## WHAT IS BEING ASKED
From the first line to the last, copy the listing exactly and omit the images.

## RECORDS FOR PROCESSING
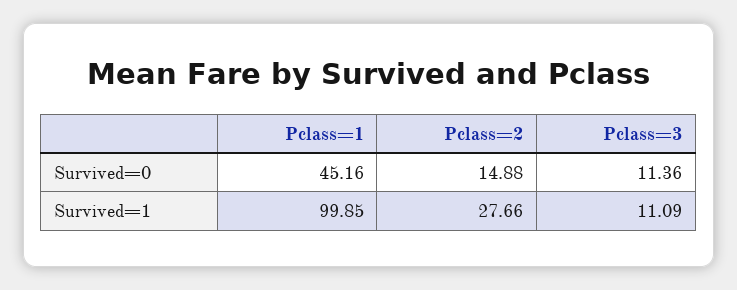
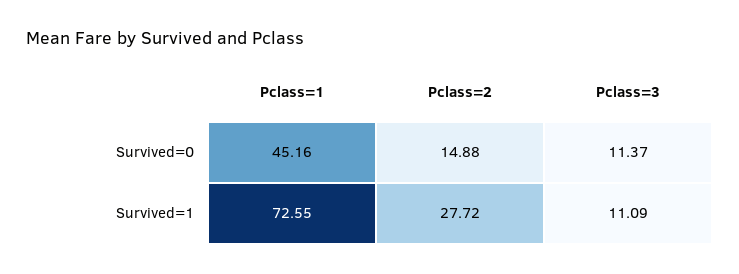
Pclass=3, Survived=0: 11.36 -> 11.37
Pclass=1, Survived=1: 99.85 -> 72.55
Pclass=2, Survived=1: 27.66 -> 27.72

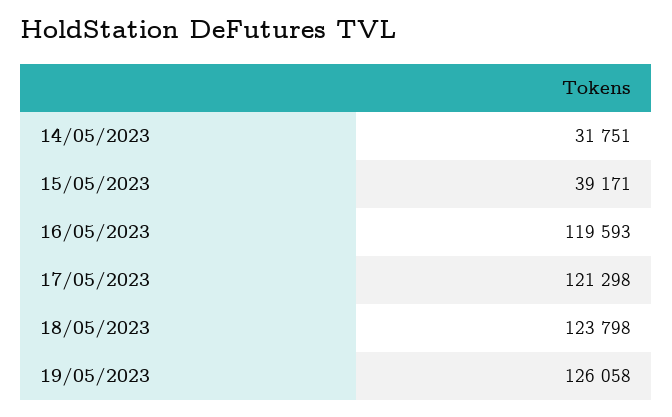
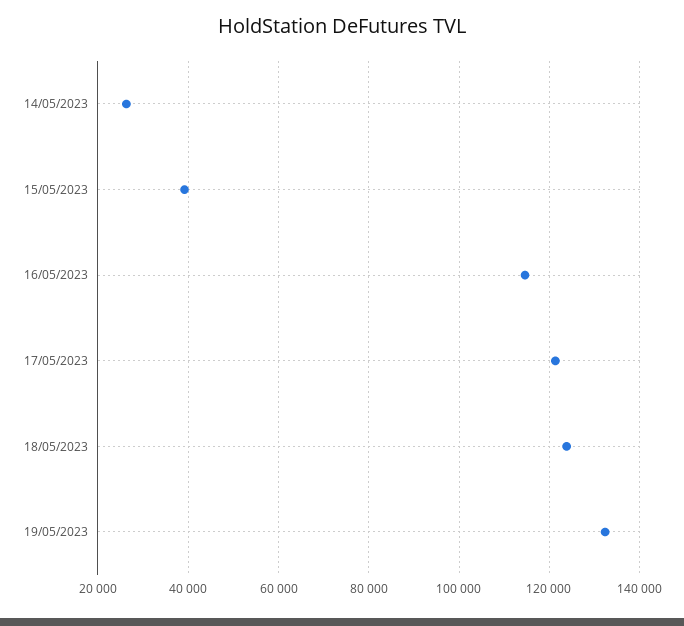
14/05/2023: 31751 -> 26000
16/05/2023: 119593 -> 114000
19/05/2023: 126058 -> 132000

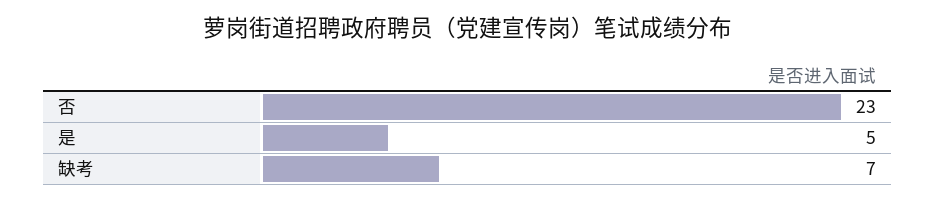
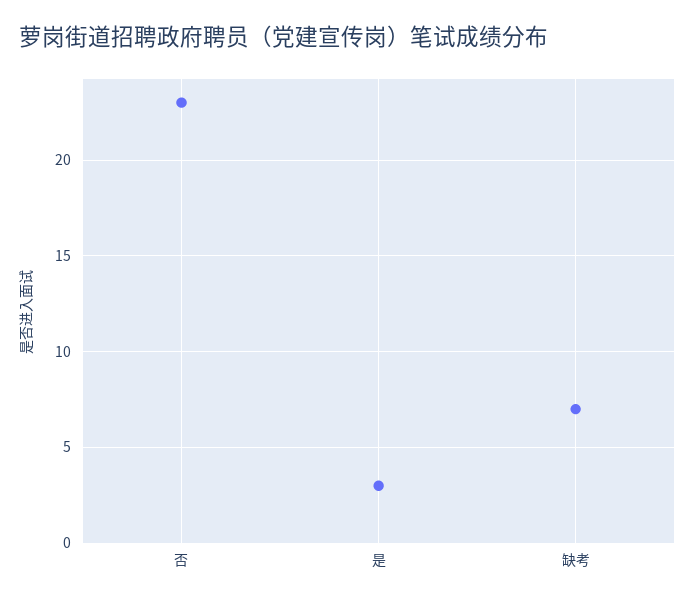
是: 5 -> 3

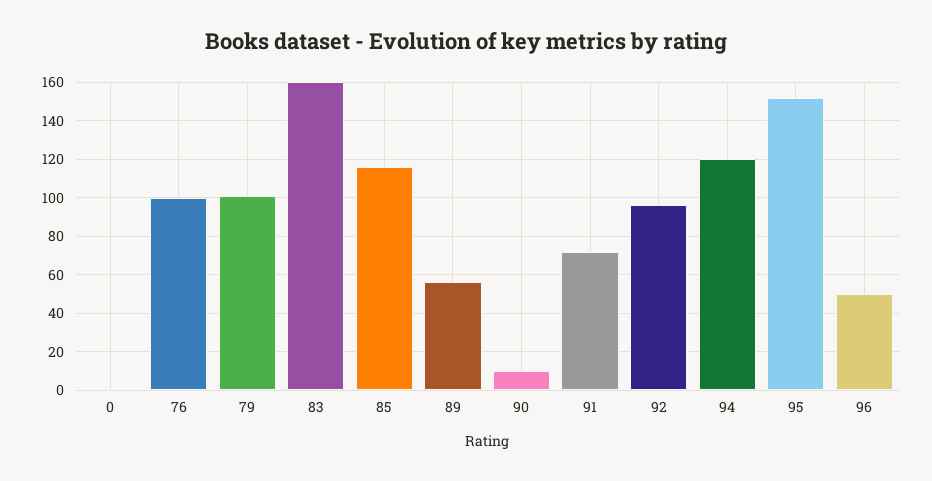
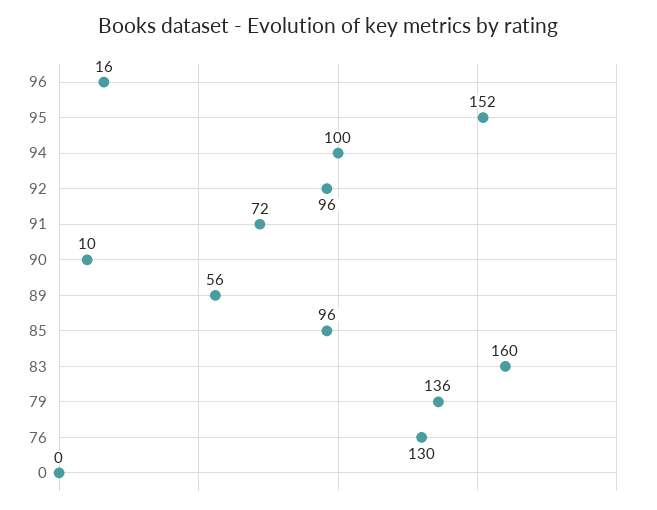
76: 100 -> 130
79: 100 -> 136
85: 115 -> 96
94: 120 -> 100
96: 50 -> 16

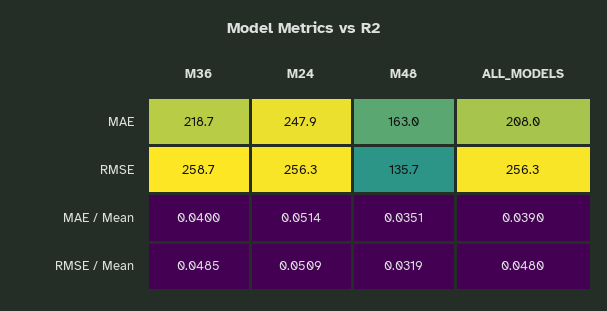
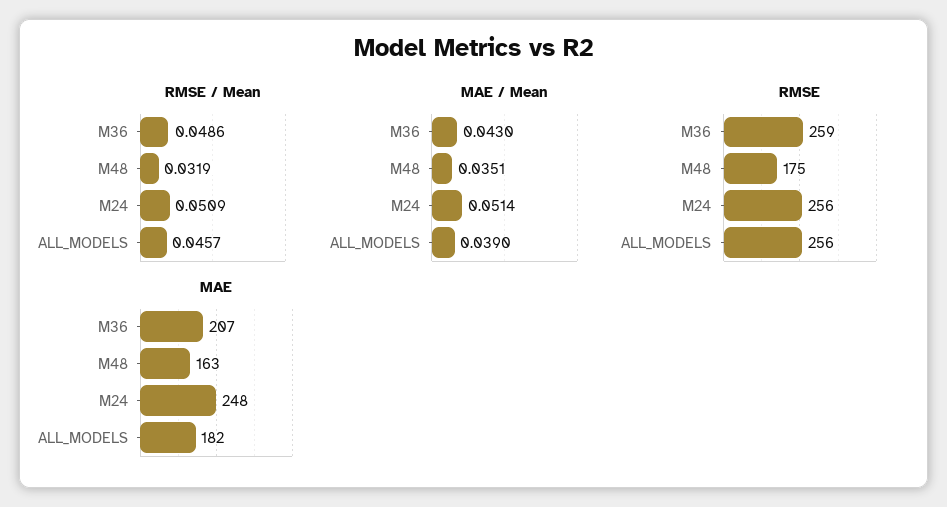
MAE, M36: 218.7 -> 207
MAE, ALL_MODELS: 208 -> 182
RMSE, M48: 135.7 -> 175
MAE / Mean, M36: 0.04 -> 0.043
RMSE / Mean, M36: 0.0485 -> 0.0486
RMSE / Mean, ALL_MODELS: 0.048 -> 0.0457

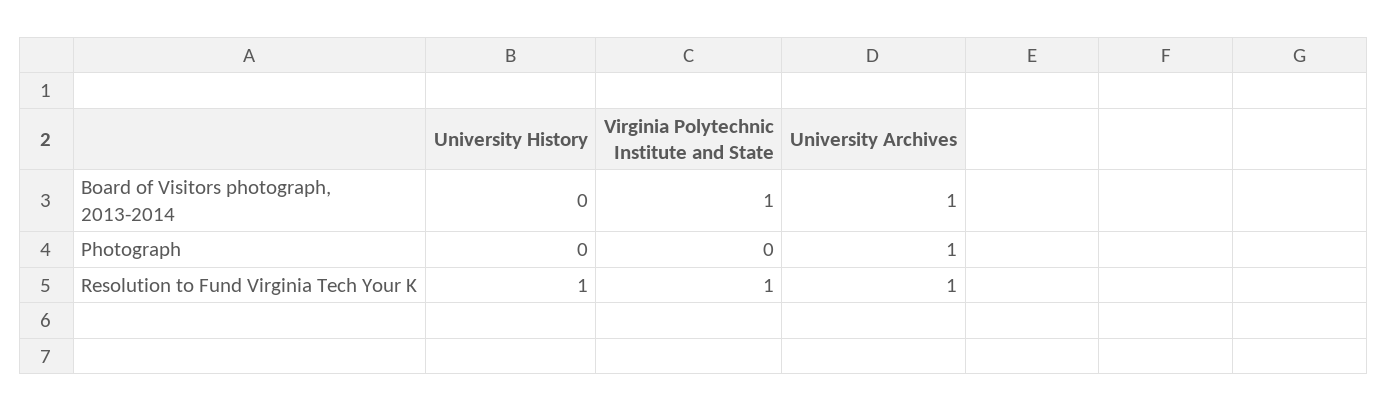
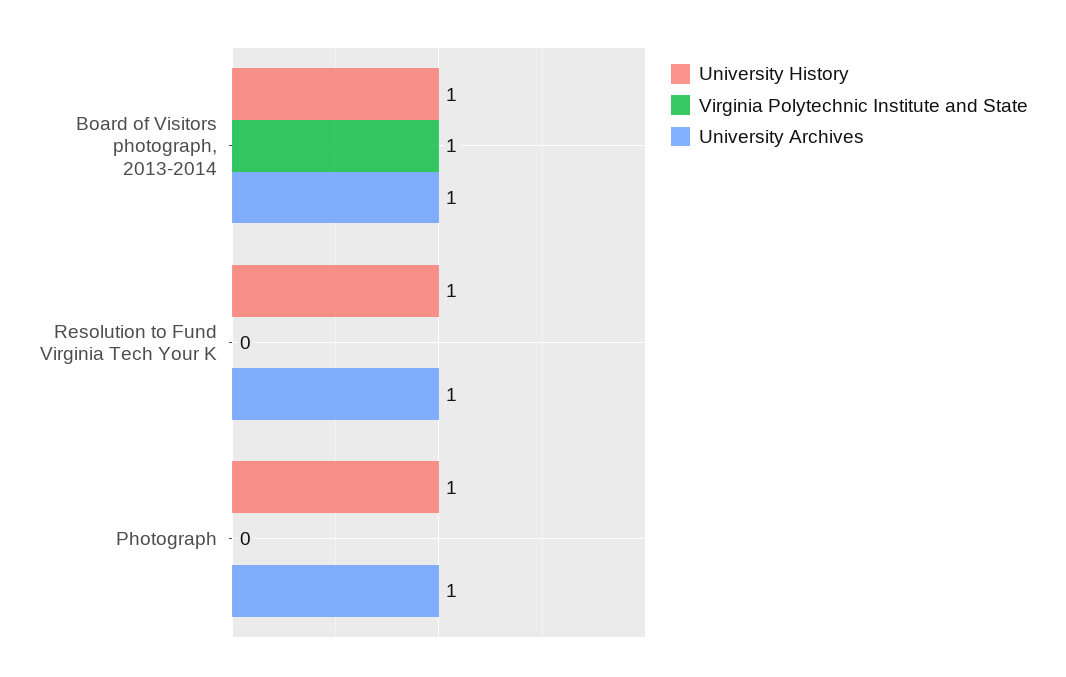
University History, Board of Visitors photograph, 2013-2014: 0 -> 1
University History, Photograph: 0 -> 1
Virginia Polytechnic Institute and State, Resolution to Fund Virginia Tech Your K: 1 -> 0

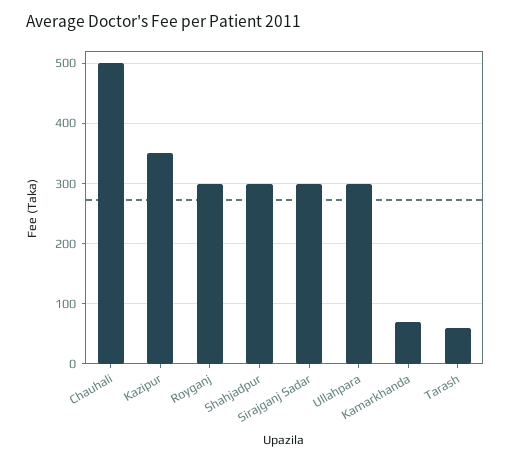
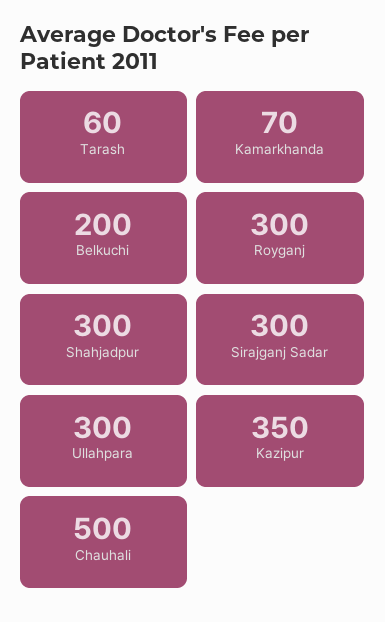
Belkuchi: none -> 200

## WRITTEN ANSWER
Pclass=3, Survived=0: 11.36 -> 11.37
Pclass=1, Survived=1: 99.85 -> 72.55
Pclass=2, Survived=1: 27.66 -> 27.72

14/05/2023: 31751 -> 26000
16/05/2023: 119593 -> 114000
19/05/2023: 126058 -> 132000

是: 5 -> 3

76: 100 -> 130
79: 100 -> 136
85: 115 -> 96
94: 120 -> 100
96: 50 -> 16

MAE, M36: 218.7 -> 207
MAE, ALL_MODELS: 208 -> 182
RMSE, M48: 135.7 -> 175
MAE / Mean, M36: 0.04 -> 0.043
RMSE / Mean, M36: 0.0485 -> 0.0486
RMSE / Mean, ALL_MODELS: 0.048 -> 0.0457

University History, Board of Visitors photograph, 2013-2014: 0 -> 1
University History, Photograph: 0 -> 1
Virginia Polytechnic Institute and State, Resolution to Fund Virginia Tech Your K: 1 -> 0

Belkuchi: none -> 200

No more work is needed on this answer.